Study Unveils AI’s Role in Discovering New Glaucoma Drugs

A new study harnessing the power of AI has identified a promising drug candidate for treating glaucoma, revealing significant potential for future therapeutic developments. Researchers utilized AI models to pinpoint HG9-91-01 as a key RIPK3 inhibitor with neuroprotective properties, offering hope for glaucoma patients worldwide.

In a new study published in the Chinese Medical Journal, a team of researchers has utilized artificial intelligence to discover a promising new drug candidate for glaucoma treatment. Led by Yuanxu Gao, a postdoctoral fellow at Macau University of Science and Technology, and Professor Zhang Kang from Guangzhou National Laboratory, the study identified HG9-91-01 as a RIPK3 inhibitor with significant neuroprotective properties.

“AI provides reliable tools and methods for drug discovery, such as virtual screening, quantitative structure-activity relationship modeling and de novo drug design,” Gao said in a news release, highlighting AI’s transformative potential in medical research.

Glaucoma, a progressive eye disorder characterized by fluid buildup, can lead to blindness if left untreated. The disease affects millions globally, with estimates predicting that 111.8 million people will suffer from it by 2040. While treatments exist to manage ocular hypertension, a definitive cure remains elusive.

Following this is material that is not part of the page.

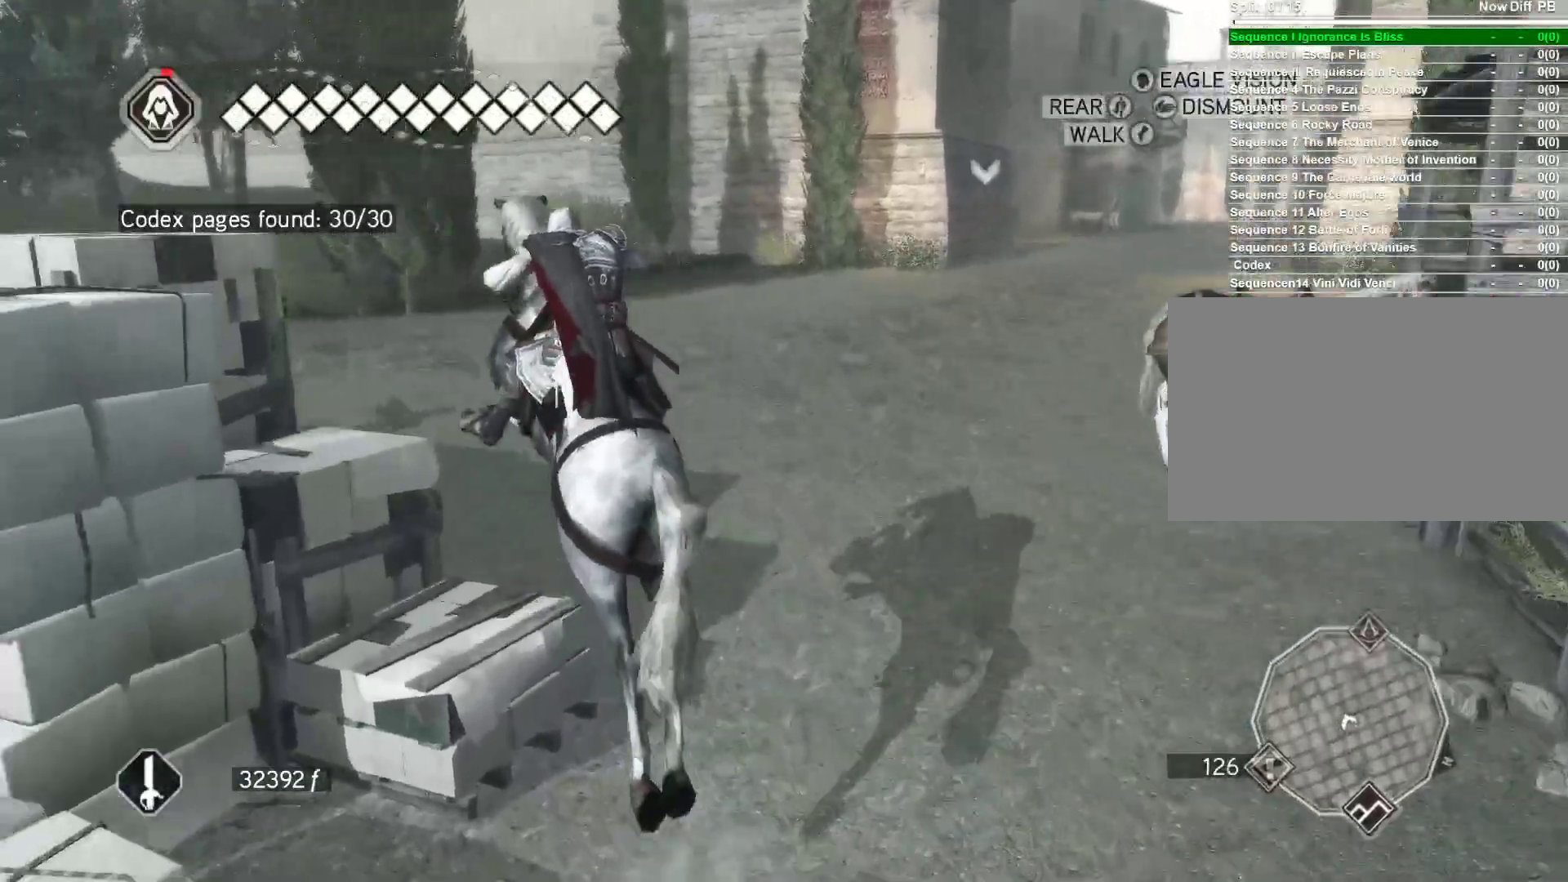
{"keys": ["d", "w"], "mouse": [], "events": [[217, "mouse_right", "up"]]}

Retinal ganglion cells (RGCs), which transmit visual signals from the eyes to the brain, are critically damaged in glaucoma, leading to optic nerve degradation. The study leveraged AI algorithms, including a large language model and graph neural network models, to identify molecules that target RIPK3, a key signaling molecule in necroptosis — a type of programmed cell death.

The researchers conducted extensive testing, utilizing models such as DynamicBind and in silico analysis of absorption, distribution, metabolism, excretion and toxicity (ADMET). Their findings revealed HG9-91-01 as the most promising candidate, confirmed through molecular simulations and biological experiments.

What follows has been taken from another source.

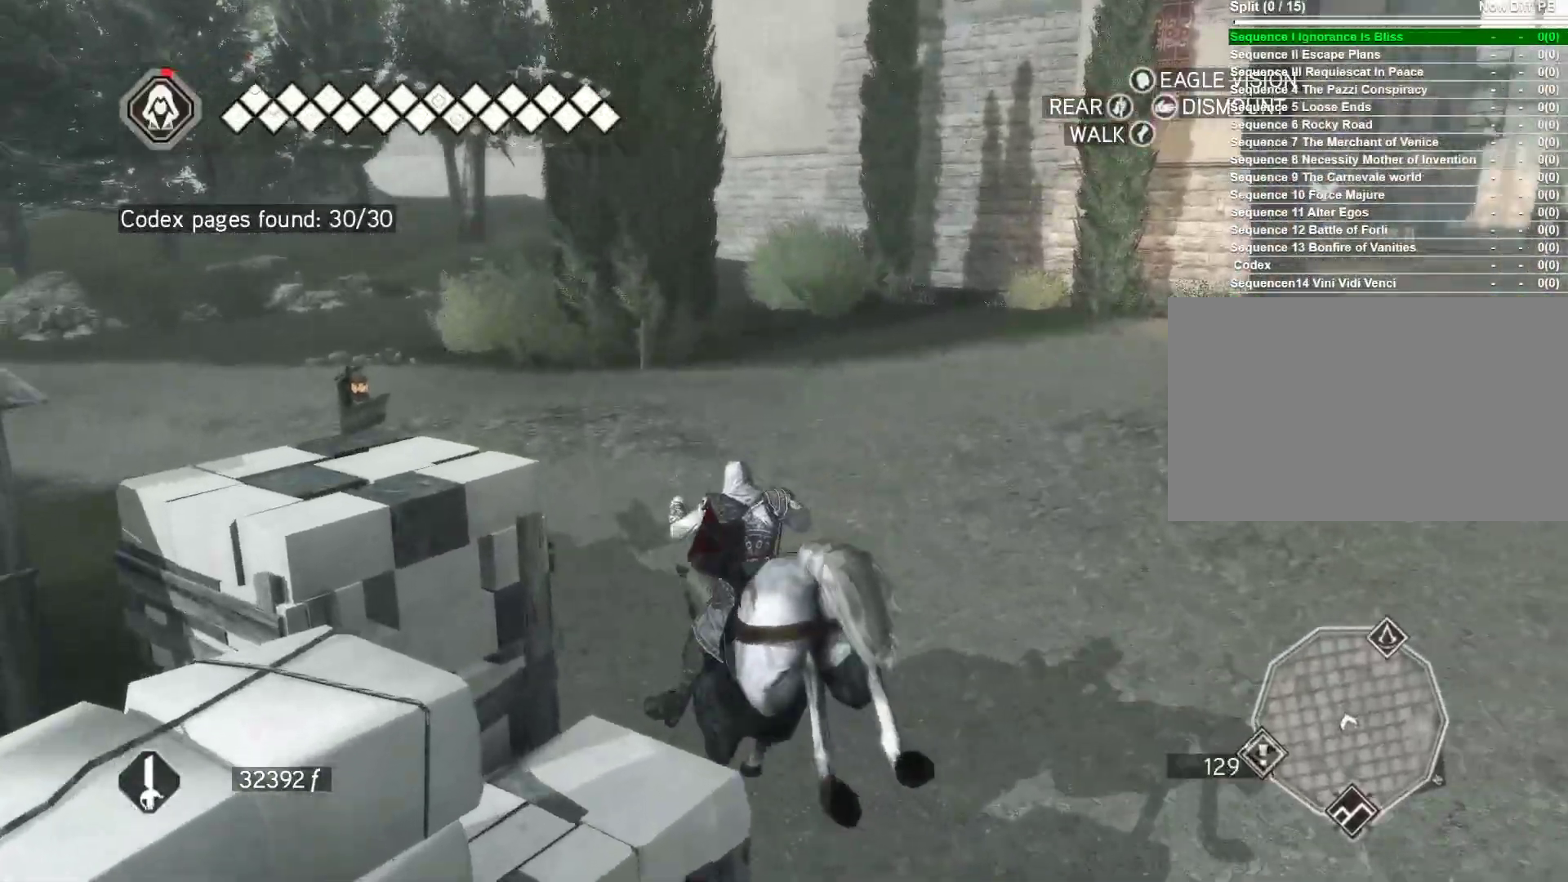
{"keys": ["d", "w"], "mouse": [], "events": []}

In a significant outcome, RGCs treated with HG9-91-01 showed higher survival rates under experimental conditions mimicking optic nerve damage, outperforming other candidates.

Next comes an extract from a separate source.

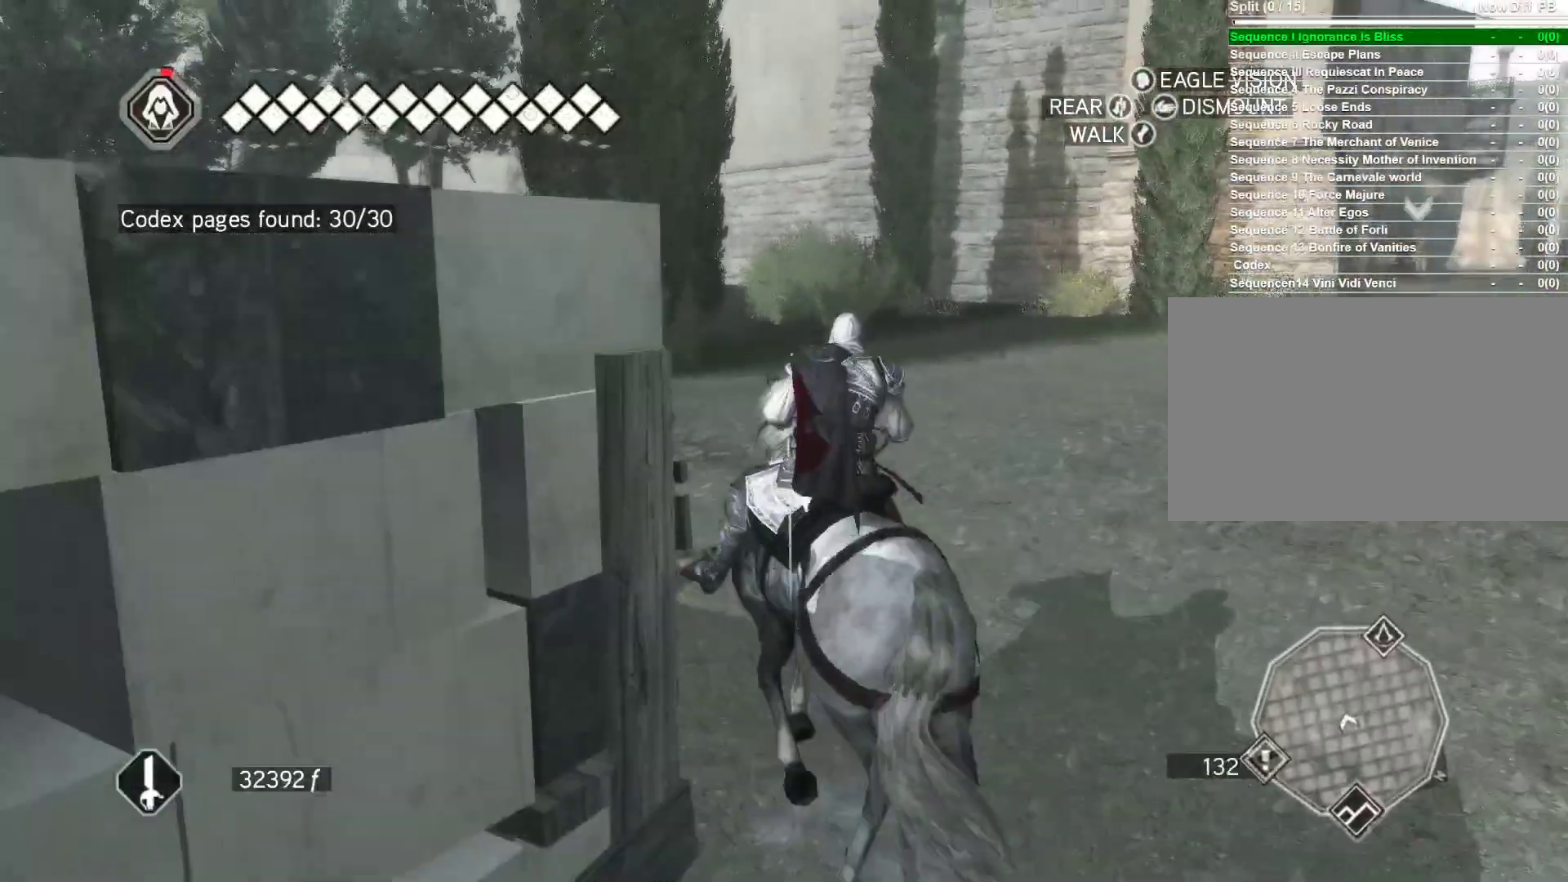
{"keys": ["shift"], "mouse": [], "events": [[17, "w", "up"], [67, "d", "up"], [350, "shift", "down"]]}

“Although numerous studies have focused on anti-apoptotic, anti-necroptotic and anti-pyroptotic drugs for treating acute ocular hypertension (AOH), strategies targeting PANoptosis, including cell-cell communication and cascade reactions of cell death, are rarely mentioned,” Kang said in the news release. “In this study, we investigated potential drug treatments targeting RIPK3 to prevent RGC death and explored their role in preventing PANoptosis.”

Animal trials further validated HG9-91-01’s efficacy, showing that it prevented retinal thinning and reduced activation of molecules associated with various forms of cell death. These results indicate the compound’s potential in preventing PANoptosis, suggesting a new therapeutic avenue for glaucoma.

“AI technologies are useful for handling computationally intensive tasks and making rational decisions based on complex multimodal knowledge. However, possible concerns such as data privacy, transparency and bias should be addressed with caution,” Gao added, underscoring the balanced approach required in AI-driven research.

The research team plans to conduct further assessments to confirm HG9-91-01’s protective effects on retinal structure in patients with acute ocular hypertension. This AI-driven breakthrough heralds a promising future for glaucoma treatment, offering hope to millions affected by this debilitating disease.